#### Excerpt:
********************

I am currently evaluating OpenNebula 5.4 on CentOS 7 and followed the deployment instructions. Datastores are presented on a NFS share.
One use case for my scenario needs the use of persistent disks. I can perfectly create a new VM from Sunstone with a persistent disk.
The only thing I don’t understand is that at the same time a new VM Template is created with the same name.
I can safely delete this template (without deleting the image of course).
Questions:
Is this template creation on purpose? If yes, please enlighten me, because I cannot fine one
If you need more details or explanation, please let me know.
That is the default behaviour. When you instantiate a VM to persistent, you are explicitly asking OpenNebula to create a VM Template to instantiate VMs with the changes made to the original, instantiated to persistent VM.
Ok, thanks for the clarification, Tino.
My goal was to instantiate a new VM with a persistent (copy) of the image assigned to the template using Sunstone. I might test a little bit more.

********************

(Keypoint data per instance)
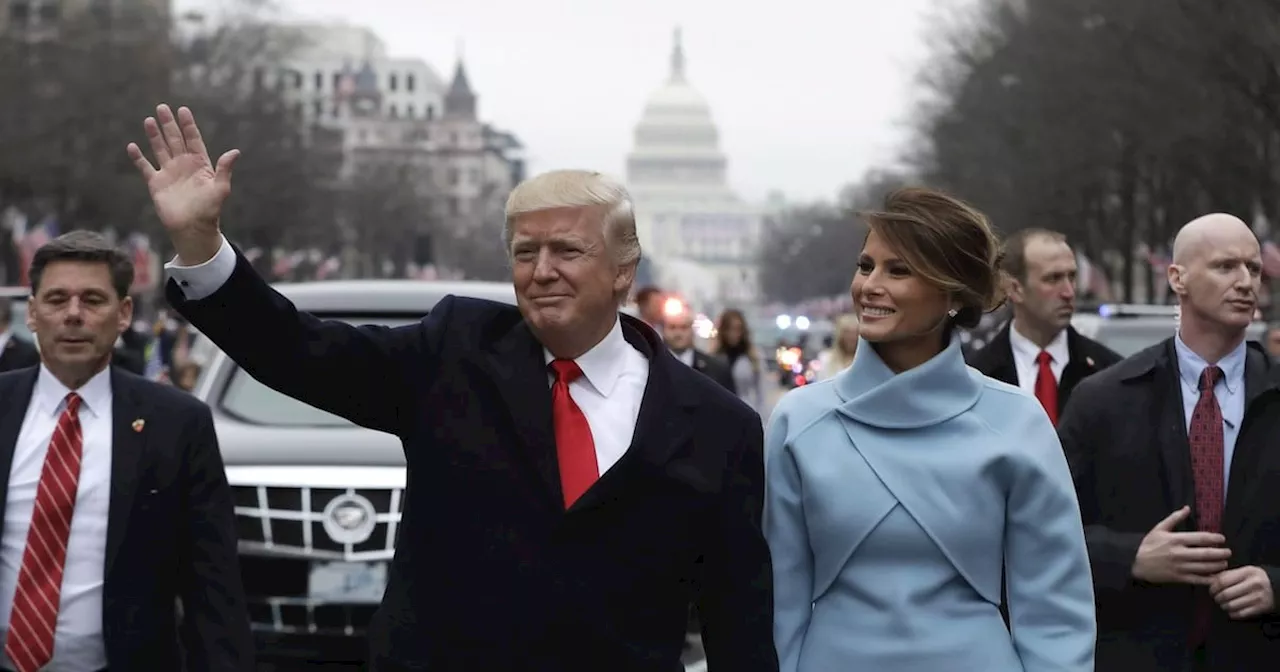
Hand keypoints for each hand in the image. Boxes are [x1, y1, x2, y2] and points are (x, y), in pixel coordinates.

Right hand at [126, 104, 239, 264]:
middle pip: (175, 140)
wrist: (192, 229)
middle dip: (169, 124)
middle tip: (162, 107)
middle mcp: (183, 165)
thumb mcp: (220, 189)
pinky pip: (145, 167)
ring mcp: (169, 173)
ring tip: (149, 120)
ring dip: (154, 135)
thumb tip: (235, 152)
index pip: (193, 140)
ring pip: (160, 149)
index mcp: (200, 164)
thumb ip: (224, 169)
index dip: (188, 125)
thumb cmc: (209, 211)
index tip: (183, 110)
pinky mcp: (156, 184)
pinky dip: (138, 157)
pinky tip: (132, 146)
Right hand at [1132, 506, 1230, 584]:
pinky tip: (1216, 577)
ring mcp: (1180, 567)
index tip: (1222, 539)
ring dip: (1217, 566)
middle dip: (1220, 553)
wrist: (1135, 562)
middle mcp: (1180, 553)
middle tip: (1228, 552)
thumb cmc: (1148, 544)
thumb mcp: (1159, 528)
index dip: (1214, 538)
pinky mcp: (1179, 578)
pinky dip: (1209, 579)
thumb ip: (1174, 518)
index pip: (1201, 538)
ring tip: (1224, 564)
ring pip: (1204, 567)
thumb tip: (1187, 508)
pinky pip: (1198, 579)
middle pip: (1206, 554)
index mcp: (1175, 540)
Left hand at [1210, 566, 1274, 619]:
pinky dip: (1232, 613)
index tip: (1211, 590)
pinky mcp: (1261, 608)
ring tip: (1224, 604)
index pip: (1222, 581)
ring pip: (1231, 605)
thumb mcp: (1243, 571)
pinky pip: (1240, 614)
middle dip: (1217, 598)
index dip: (1212, 588)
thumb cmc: (1255, 579)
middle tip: (1216, 598)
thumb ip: (1226, 574)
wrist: (1275, 587)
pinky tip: (1232, 610)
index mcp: (1247, 572)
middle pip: (1225, 594)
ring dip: (1224, 606)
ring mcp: (1258, 597)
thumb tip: (1207, 579)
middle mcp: (1254, 584)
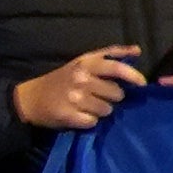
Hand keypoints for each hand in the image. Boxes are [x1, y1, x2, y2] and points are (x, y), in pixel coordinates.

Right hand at [11, 46, 145, 133]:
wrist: (30, 99)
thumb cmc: (63, 78)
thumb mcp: (84, 61)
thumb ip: (111, 55)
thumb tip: (137, 51)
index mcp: (86, 63)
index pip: (116, 67)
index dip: (133, 76)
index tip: (142, 84)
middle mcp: (81, 78)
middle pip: (117, 93)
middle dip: (112, 97)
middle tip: (98, 96)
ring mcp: (74, 97)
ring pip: (107, 110)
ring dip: (101, 110)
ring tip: (87, 105)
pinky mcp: (69, 115)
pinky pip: (93, 122)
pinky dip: (89, 121)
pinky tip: (79, 115)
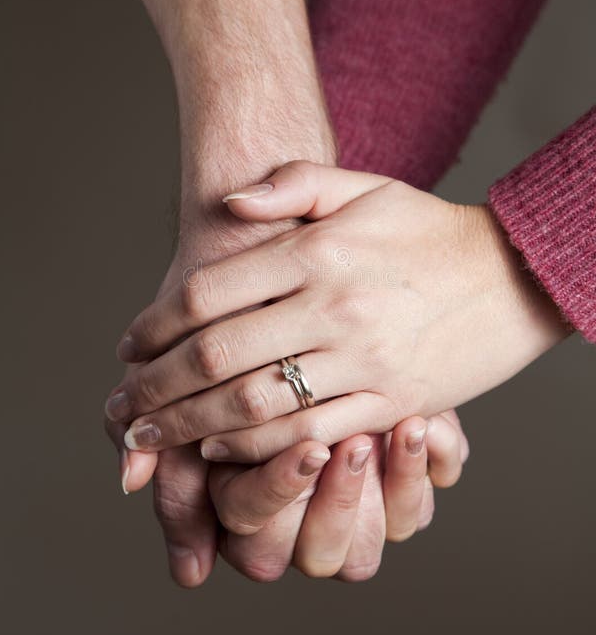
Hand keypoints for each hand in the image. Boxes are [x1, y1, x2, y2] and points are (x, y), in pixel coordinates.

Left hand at [106, 174, 469, 582]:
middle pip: (218, 356)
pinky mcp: (390, 402)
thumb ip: (293, 183)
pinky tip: (218, 450)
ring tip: (151, 438)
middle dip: (157, 387)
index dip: (156, 325)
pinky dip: (255, 449)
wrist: (513, 276)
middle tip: (121, 407)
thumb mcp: (365, 187)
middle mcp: (334, 307)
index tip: (130, 345)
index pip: (210, 294)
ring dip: (191, 426)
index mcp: (318, 252)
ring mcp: (363, 359)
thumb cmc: (429, 231)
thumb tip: (229, 202)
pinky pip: (308, 434)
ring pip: (255, 404)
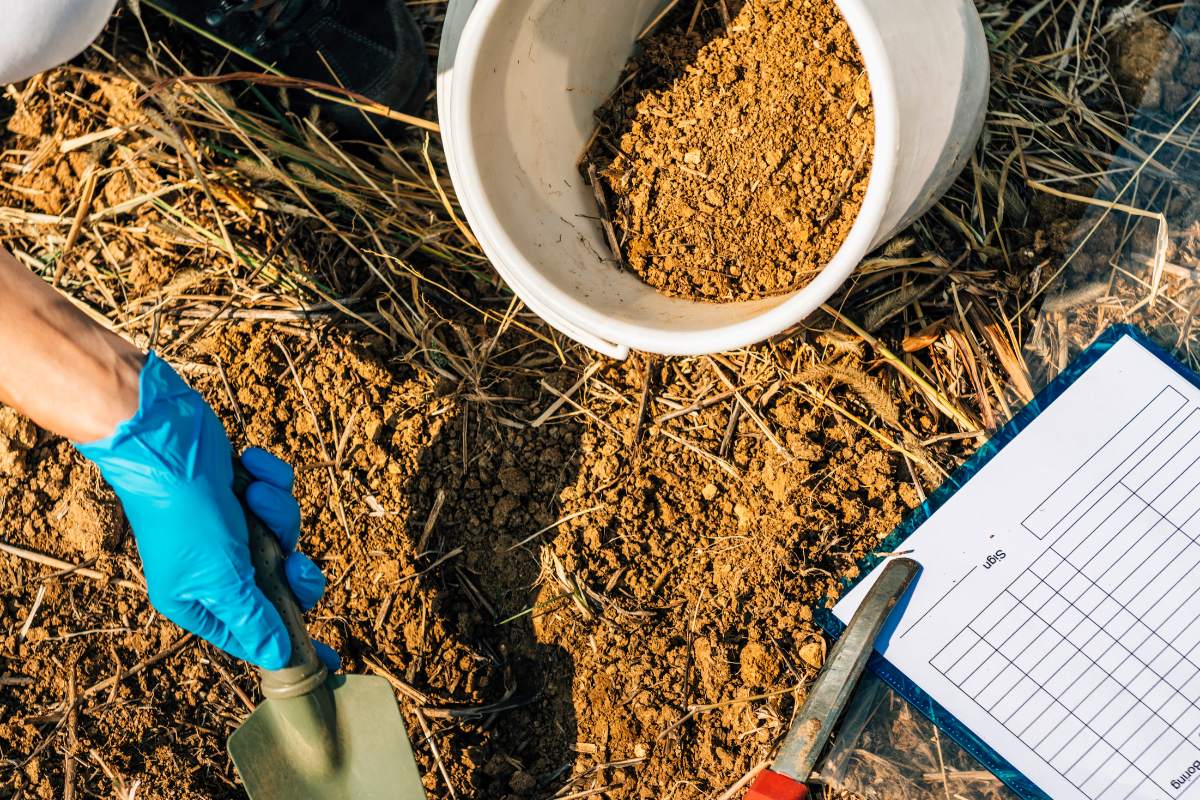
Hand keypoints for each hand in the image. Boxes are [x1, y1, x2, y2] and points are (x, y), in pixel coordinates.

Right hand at [75, 353, 337, 671]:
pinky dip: (269, 479)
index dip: (290, 645)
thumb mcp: (223, 577)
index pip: (253, 635)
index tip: (332, 661)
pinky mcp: (241, 489)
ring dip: (277, 513)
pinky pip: (278, 494)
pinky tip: (249, 470)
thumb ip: (255, 617)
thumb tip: (279, 657)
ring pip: (285, 535)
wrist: (164, 437)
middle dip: (295, 571)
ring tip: (253, 496)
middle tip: (295, 563)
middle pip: (282, 586)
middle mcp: (212, 567)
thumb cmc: (187, 513)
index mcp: (197, 599)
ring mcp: (229, 527)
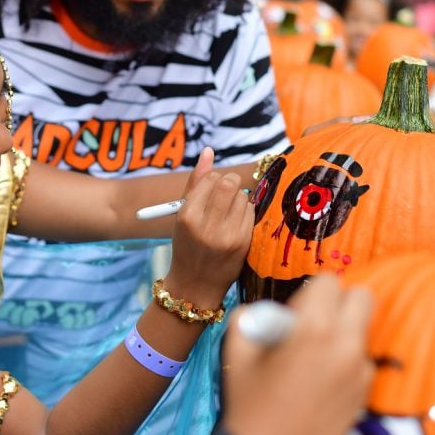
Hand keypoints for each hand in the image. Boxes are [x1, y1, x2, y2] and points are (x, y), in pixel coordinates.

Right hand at [163, 147, 252, 307]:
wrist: (195, 284)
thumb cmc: (187, 244)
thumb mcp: (183, 214)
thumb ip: (195, 181)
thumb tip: (209, 150)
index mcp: (188, 216)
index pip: (211, 179)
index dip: (214, 180)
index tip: (211, 189)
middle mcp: (207, 226)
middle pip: (230, 184)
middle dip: (230, 183)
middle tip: (226, 192)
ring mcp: (227, 236)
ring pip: (243, 197)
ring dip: (238, 199)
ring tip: (227, 214)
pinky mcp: (243, 244)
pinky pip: (251, 213)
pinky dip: (245, 213)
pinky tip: (235, 224)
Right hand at [221, 275, 374, 434]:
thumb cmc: (248, 404)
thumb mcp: (237, 350)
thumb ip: (251, 316)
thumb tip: (267, 309)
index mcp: (314, 327)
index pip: (331, 280)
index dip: (312, 291)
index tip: (298, 309)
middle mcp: (345, 344)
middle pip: (363, 297)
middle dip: (339, 303)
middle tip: (315, 322)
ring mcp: (360, 371)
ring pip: (364, 330)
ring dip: (345, 332)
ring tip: (315, 355)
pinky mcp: (366, 394)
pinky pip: (363, 360)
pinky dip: (347, 360)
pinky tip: (322, 380)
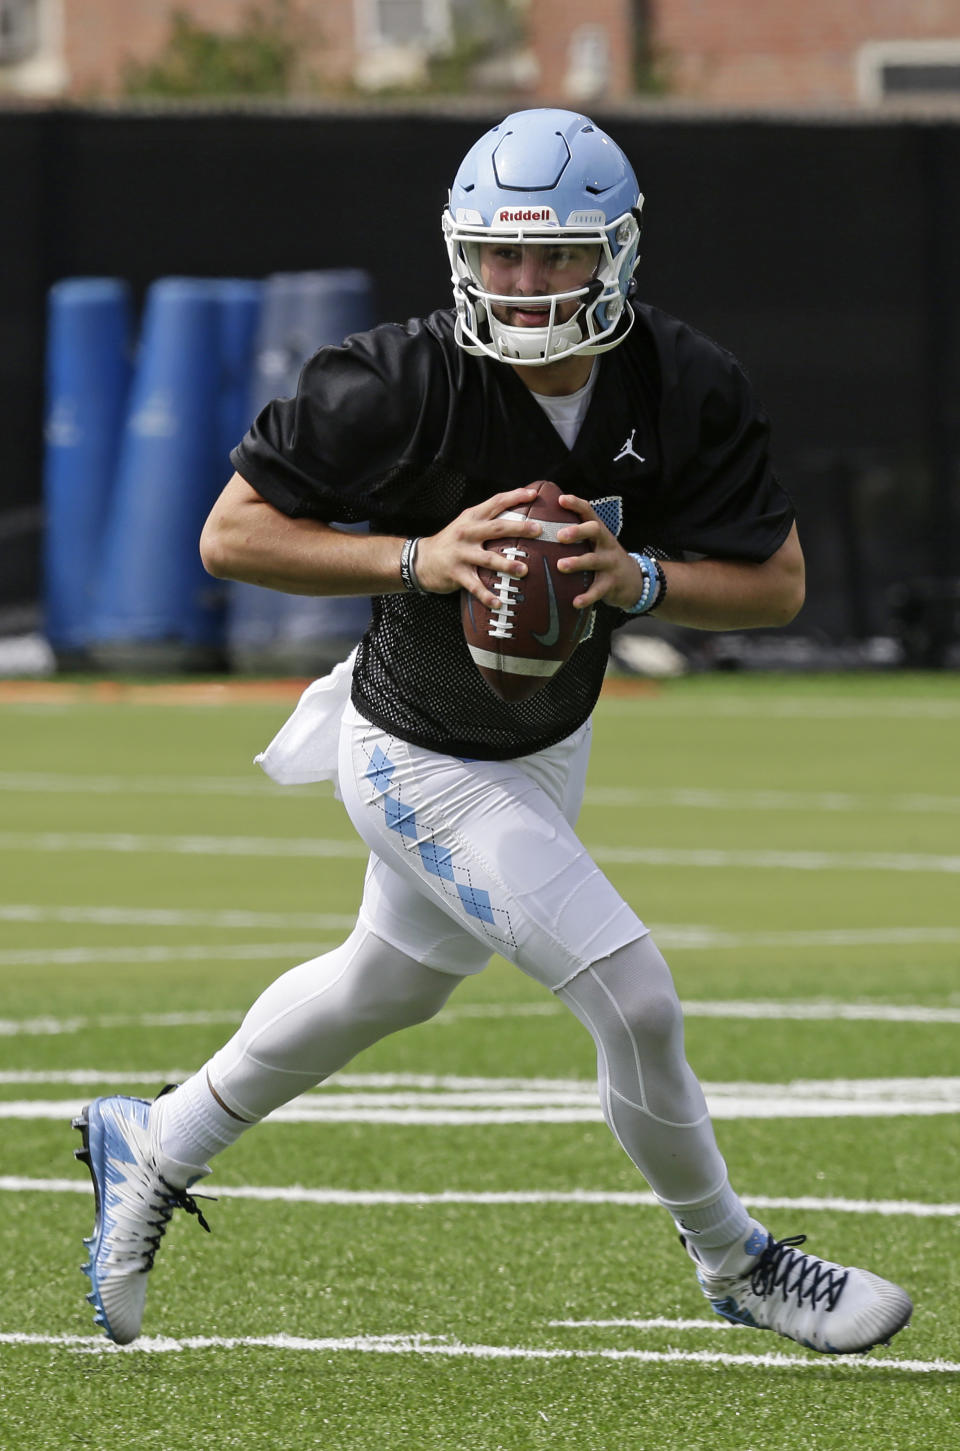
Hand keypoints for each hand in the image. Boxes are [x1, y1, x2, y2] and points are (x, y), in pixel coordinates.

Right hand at [415, 487, 542, 608]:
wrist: (420, 559)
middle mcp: (467, 533)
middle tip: (538, 530)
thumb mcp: (465, 524)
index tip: (533, 494)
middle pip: (497, 528)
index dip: (515, 496)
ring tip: (524, 570)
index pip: (495, 502)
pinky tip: (499, 603)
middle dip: (519, 528)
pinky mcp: (457, 573)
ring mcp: (461, 554)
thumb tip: (519, 518)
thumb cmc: (451, 542)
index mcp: (472, 518)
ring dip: (507, 564)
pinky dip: (487, 596)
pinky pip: (475, 586)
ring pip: (488, 558)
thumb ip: (487, 520)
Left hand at [555, 494, 645, 609]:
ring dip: (578, 562)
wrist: (634, 580)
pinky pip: (598, 590)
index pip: (589, 512)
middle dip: (578, 530)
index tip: (561, 500)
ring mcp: (610, 563)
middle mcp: (606, 544)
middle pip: (595, 530)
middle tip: (559, 535)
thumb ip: (576, 536)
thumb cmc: (604, 559)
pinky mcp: (612, 583)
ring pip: (594, 560)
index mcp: (599, 532)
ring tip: (561, 565)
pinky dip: (587, 596)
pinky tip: (575, 602)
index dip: (576, 504)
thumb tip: (541, 527)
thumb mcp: (595, 544)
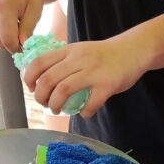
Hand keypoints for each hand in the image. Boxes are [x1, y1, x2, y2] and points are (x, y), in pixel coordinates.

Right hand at [0, 0, 42, 51]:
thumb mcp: (35, 11)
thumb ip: (28, 29)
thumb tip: (21, 46)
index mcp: (4, 5)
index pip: (7, 39)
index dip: (16, 48)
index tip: (24, 47)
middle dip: (11, 41)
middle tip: (21, 32)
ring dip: (3, 34)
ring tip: (13, 21)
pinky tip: (3, 16)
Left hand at [23, 36, 147, 117]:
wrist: (134, 50)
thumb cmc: (104, 54)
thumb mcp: (80, 50)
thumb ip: (64, 61)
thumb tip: (44, 78)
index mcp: (69, 51)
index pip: (39, 62)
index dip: (29, 78)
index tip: (31, 88)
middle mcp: (78, 59)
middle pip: (48, 79)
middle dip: (41, 96)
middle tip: (44, 104)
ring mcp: (93, 72)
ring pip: (64, 90)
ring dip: (56, 105)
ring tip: (57, 110)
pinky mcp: (108, 85)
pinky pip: (91, 103)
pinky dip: (84, 112)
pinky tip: (85, 113)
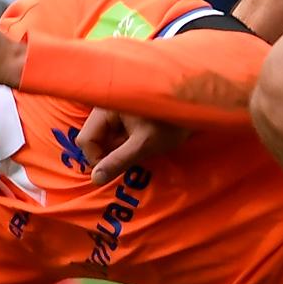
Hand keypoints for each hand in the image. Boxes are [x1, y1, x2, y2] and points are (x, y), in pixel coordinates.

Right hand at [75, 106, 189, 184]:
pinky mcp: (127, 111)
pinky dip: (125, 141)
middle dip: (108, 153)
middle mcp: (107, 105)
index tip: (115, 169)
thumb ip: (117, 161)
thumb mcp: (143, 145)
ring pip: (105, 135)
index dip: (96, 159)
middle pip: (94, 136)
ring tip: (139, 150)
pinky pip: (116, 130)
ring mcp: (116, 107)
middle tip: (130, 159)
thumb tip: (95, 179)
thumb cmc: (169, 122)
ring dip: (117, 148)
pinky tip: (142, 143)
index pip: (86, 139)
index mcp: (106, 108)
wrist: (196, 104)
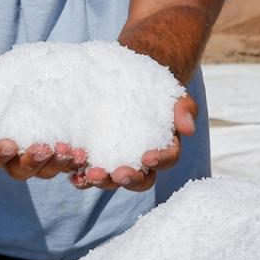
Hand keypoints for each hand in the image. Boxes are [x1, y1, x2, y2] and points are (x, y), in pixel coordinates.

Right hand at [0, 98, 87, 180]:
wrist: (13, 86)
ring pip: (47, 169)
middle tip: (44, 149)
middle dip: (34, 161)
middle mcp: (14, 159)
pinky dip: (75, 159)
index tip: (9, 144)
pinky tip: (85, 151)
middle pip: (22, 170)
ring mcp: (38, 158)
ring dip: (59, 163)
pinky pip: (66, 161)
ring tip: (71, 151)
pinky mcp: (58, 152)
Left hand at [70, 95, 196, 191]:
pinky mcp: (94, 156)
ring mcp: (115, 162)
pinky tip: (71, 169)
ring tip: (88, 174)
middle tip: (117, 173)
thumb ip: (184, 108)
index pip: (166, 160)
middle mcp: (140, 163)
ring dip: (99, 180)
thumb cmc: (155, 89)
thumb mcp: (173, 93)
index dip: (159, 160)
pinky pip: (86, 170)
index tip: (148, 157)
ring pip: (110, 180)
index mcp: (163, 150)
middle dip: (127, 178)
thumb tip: (188, 129)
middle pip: (138, 180)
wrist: (130, 79)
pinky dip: (78, 173)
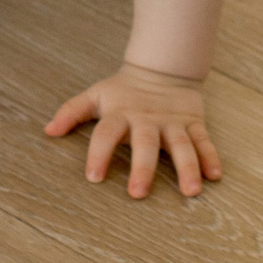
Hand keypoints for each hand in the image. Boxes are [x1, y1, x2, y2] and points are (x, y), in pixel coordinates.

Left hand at [45, 63, 222, 197]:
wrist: (162, 68)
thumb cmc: (123, 91)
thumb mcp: (95, 96)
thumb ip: (72, 112)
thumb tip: (48, 130)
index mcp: (121, 114)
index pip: (106, 133)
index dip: (99, 153)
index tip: (94, 177)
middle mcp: (147, 120)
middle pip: (146, 144)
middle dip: (143, 168)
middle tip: (138, 194)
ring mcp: (173, 122)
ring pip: (182, 145)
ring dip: (187, 167)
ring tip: (191, 191)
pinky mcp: (193, 123)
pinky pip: (204, 140)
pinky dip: (211, 156)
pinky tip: (214, 176)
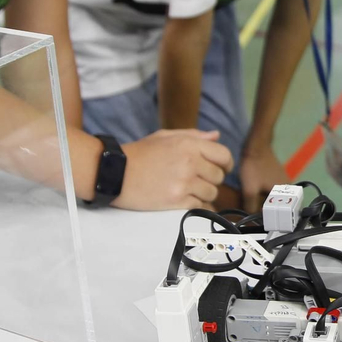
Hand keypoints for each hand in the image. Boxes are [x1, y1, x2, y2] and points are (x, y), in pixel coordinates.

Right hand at [114, 129, 232, 209]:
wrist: (115, 173)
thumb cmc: (139, 153)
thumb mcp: (165, 137)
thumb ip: (193, 135)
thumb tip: (216, 135)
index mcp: (189, 144)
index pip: (224, 155)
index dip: (226, 163)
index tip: (221, 169)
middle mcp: (190, 162)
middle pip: (219, 176)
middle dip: (212, 180)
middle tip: (199, 181)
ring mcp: (184, 182)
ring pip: (211, 193)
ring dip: (204, 194)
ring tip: (190, 191)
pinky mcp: (176, 200)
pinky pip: (200, 206)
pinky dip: (197, 206)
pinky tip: (187, 202)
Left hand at [238, 142, 288, 213]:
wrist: (256, 145)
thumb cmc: (255, 167)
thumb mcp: (250, 190)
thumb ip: (250, 206)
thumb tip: (250, 216)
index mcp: (285, 193)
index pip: (276, 211)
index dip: (264, 214)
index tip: (254, 214)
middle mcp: (288, 187)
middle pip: (275, 204)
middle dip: (263, 206)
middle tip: (250, 205)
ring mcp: (283, 180)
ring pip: (272, 196)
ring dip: (262, 198)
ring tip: (250, 197)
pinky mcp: (277, 175)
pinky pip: (270, 188)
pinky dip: (263, 191)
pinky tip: (254, 188)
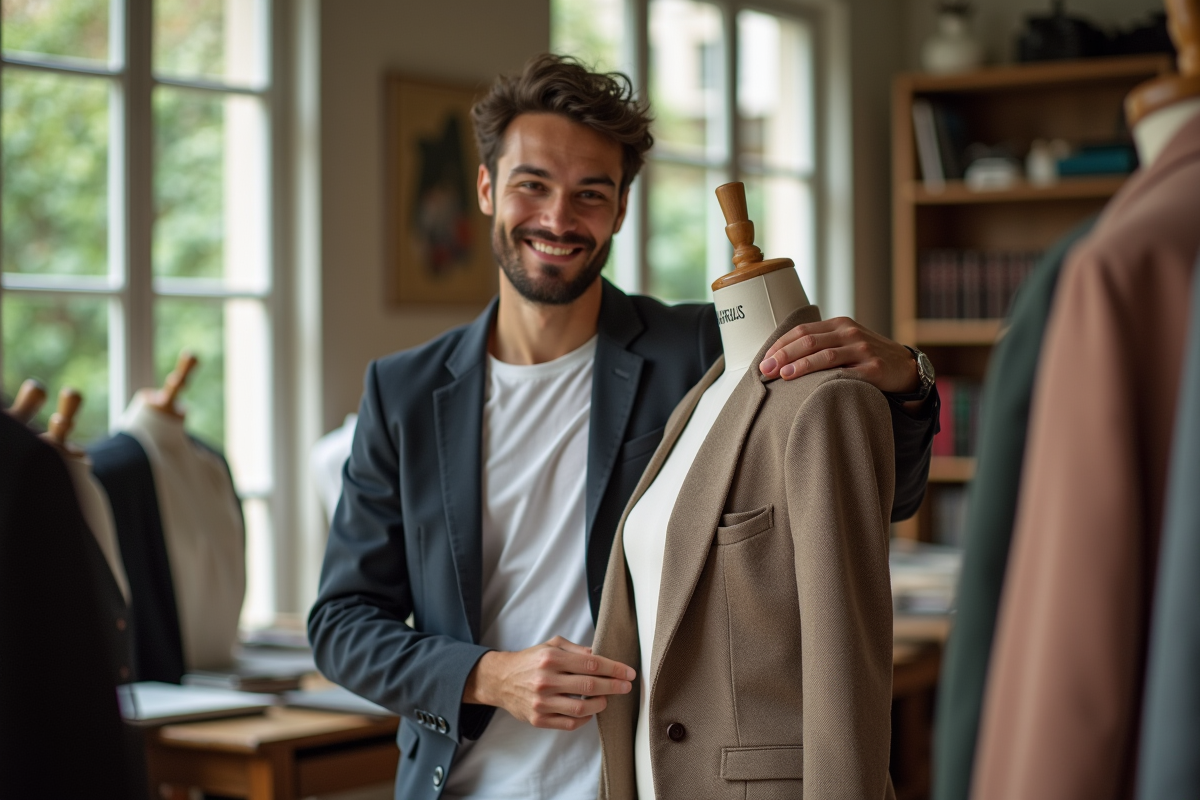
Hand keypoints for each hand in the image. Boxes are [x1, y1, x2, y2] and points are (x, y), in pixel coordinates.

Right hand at [463, 635, 634, 730]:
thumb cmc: (531, 661)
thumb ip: (577, 650)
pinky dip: (585, 718)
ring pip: (581, 707)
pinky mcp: (538, 719)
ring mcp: (541, 702)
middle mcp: (546, 680)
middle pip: (590, 685)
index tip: (628, 673)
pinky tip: (590, 710)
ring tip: (607, 699)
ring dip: (601, 704)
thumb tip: (601, 655)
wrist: (501, 679)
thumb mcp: (552, 645)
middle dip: (614, 686)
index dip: (614, 669)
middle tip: (626, 686)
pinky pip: (569, 723)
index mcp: (551, 658)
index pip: (592, 663)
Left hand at [759, 316, 919, 394]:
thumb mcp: (845, 342)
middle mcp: (850, 333)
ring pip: (825, 355)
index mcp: (838, 324)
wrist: (904, 367)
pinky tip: (812, 388)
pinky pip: (847, 374)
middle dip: (783, 355)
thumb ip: (820, 344)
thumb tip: (779, 359)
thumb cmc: (866, 356)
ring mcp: (863, 350)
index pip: (802, 331)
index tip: (763, 360)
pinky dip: (827, 380)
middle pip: (809, 341)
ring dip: (800, 365)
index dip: (780, 345)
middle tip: (765, 369)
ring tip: (782, 375)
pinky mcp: (873, 369)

********************

#### Work request:
Summarize the OpenNebula forum thread above in two sentences.

#### Task output:
While evaluating OpenNebula 5.4 on CentOS 7, a user found that creating a new VM with a persistent disk from Sunstone also creates a new VM Template with the same name, and asked whether that is intentional. The reply explains that this is the default behavior, because instantiating a VM to persistent explicitly asks OpenNebula to create a VM Template for instantiating VMs with the changes made to the original.